Once the line containing "m='655515'>But</span> <span m='655940'>however,</span>" has been written out, stop; until then, restate each line of the entries below word for word from the first.

[PROVIDED DATA — start]

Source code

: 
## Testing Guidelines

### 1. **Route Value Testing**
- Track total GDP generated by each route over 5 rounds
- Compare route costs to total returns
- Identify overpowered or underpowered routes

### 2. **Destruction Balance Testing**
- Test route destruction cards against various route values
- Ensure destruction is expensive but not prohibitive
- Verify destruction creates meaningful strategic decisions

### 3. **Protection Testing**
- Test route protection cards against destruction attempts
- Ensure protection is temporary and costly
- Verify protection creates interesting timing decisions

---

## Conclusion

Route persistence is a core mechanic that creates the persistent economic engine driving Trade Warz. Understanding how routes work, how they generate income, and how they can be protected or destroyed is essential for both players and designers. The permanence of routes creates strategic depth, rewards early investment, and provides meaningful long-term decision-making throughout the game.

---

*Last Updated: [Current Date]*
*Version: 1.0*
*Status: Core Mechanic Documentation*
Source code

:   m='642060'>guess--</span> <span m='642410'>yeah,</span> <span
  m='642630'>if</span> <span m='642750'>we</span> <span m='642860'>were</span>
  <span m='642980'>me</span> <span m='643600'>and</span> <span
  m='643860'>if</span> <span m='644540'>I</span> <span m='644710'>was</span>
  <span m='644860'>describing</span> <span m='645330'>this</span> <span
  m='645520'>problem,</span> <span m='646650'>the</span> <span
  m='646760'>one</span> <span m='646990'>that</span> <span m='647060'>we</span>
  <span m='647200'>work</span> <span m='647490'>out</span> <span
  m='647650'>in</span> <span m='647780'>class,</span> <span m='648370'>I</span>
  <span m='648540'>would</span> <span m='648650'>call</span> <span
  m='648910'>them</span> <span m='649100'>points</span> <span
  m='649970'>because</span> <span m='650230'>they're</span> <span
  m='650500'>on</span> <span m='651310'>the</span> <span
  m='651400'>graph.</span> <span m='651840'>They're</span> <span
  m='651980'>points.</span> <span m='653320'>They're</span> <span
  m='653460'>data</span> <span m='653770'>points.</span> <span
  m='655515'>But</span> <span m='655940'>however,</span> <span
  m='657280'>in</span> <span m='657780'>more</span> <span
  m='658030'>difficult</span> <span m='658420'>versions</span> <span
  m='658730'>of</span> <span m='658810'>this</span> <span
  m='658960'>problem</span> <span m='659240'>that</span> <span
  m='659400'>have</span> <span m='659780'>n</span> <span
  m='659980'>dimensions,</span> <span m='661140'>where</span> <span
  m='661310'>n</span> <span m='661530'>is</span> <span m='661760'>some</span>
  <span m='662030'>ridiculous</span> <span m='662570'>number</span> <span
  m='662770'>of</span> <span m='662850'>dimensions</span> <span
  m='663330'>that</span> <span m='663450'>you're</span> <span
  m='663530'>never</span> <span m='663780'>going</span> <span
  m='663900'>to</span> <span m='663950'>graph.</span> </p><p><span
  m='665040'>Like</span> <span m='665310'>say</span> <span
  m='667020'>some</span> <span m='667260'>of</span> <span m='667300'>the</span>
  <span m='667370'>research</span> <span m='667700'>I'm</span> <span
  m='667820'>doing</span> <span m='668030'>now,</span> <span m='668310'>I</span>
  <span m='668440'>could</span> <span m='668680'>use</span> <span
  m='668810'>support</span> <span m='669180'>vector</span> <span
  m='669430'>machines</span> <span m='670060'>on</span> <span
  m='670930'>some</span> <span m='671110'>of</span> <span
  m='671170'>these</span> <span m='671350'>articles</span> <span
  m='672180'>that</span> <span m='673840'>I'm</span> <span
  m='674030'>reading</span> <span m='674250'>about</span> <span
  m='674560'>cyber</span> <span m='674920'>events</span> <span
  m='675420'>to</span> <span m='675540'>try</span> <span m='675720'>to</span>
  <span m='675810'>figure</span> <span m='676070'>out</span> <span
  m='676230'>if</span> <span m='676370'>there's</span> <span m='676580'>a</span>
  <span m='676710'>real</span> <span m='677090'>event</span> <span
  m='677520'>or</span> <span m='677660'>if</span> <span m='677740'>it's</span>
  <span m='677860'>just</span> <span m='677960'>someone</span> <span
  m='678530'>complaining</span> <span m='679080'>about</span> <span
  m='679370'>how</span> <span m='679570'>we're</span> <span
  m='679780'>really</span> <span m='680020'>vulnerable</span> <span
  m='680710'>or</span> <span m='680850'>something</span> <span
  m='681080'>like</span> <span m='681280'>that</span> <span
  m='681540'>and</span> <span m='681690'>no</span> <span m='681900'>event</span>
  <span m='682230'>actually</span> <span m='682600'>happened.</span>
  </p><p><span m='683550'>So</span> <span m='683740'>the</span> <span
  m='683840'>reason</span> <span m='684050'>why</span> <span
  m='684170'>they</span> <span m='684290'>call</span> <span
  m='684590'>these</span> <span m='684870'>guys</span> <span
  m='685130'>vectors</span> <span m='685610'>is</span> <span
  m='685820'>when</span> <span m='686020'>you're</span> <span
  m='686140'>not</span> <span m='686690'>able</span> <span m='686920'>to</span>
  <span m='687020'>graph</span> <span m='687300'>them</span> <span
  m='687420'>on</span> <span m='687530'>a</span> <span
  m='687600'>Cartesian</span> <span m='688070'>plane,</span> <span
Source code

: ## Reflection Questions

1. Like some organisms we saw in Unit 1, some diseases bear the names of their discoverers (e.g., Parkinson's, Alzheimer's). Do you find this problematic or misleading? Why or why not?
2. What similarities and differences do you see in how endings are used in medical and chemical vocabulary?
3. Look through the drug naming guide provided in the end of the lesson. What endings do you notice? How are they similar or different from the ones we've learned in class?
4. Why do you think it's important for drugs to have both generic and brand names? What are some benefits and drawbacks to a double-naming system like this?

[PROVIDED DATA — finish]

_FINISHED EXERCISE_
Source code

: 
## Testing Guidelines

### 1. **Route Value Testing**
- Track total GDP generated by each route over 5 rounds
- Compare route costs to total returns
- Identify overpowered or underpowered routes

### 2. **Destruction Balance Testing**
- Test route destruction cards against various route values
- Ensure destruction is expensive but not prohibitive
- Verify destruction creates meaningful strategic decisions

### 3. **Protection Testing**
- Test route protection cards against destruction attempts
- Ensure protection is temporary and costly
- Verify protection creates interesting timing decisions

---

## Conclusion

Route persistence is a core mechanic that creates the persistent economic engine driving Trade Warz. Understanding how routes work, how they generate income, and how they can be protected or destroyed is essential for both players and designers. The permanence of routes creates strategic depth, rewards early investment, and provides meaningful long-term decision-making throughout the game.

---

*Last Updated: [Current Date]*
*Version: 1.0*
*Status: Core Mechanic Documentation*
Source code

:   m='642060'>guess--</span> <span m='642410'>yeah,</span> <span
  m='642630'>if</span> <span m='642750'>we</span> <span m='642860'>were</span>
  <span m='642980'>me</span> <span m='643600'>and</span> <span
  m='643860'>if</span> <span m='644540'>I</span> <span m='644710'>was</span>
  <span m='644860'>describing</span> <span m='645330'>this</span> <span
  m='645520'>problem,</span> <span m='646650'>the</span> <span
  m='646760'>one</span> <span m='646990'>that</span> <span m='647060'>we</span>
  <span m='647200'>work</span> <span m='647490'>out</span> <span
  m='647650'>in</span> <span m='647780'>class,</span> <span m='648370'>I</span>
  <span m='648540'>would</span> <span m='648650'>call</span> <span
  m='648910'>them</span> <span m='649100'>points</span> <span
  m='649970'>because</span> <span m='650230'>they're</span> <span
  m='650500'>on</span> <span m='651310'>the</span> <span
  m='651400'>graph.</span> <span m='651840'>They're</span> <span
  m='651980'>points.</span> <span m='653320'>They're</span> <span
  m='653460'>data</span> <span m='653770'>points.</span> <span
  m='655515'>But</span> <span m='655940'>however,</span> <span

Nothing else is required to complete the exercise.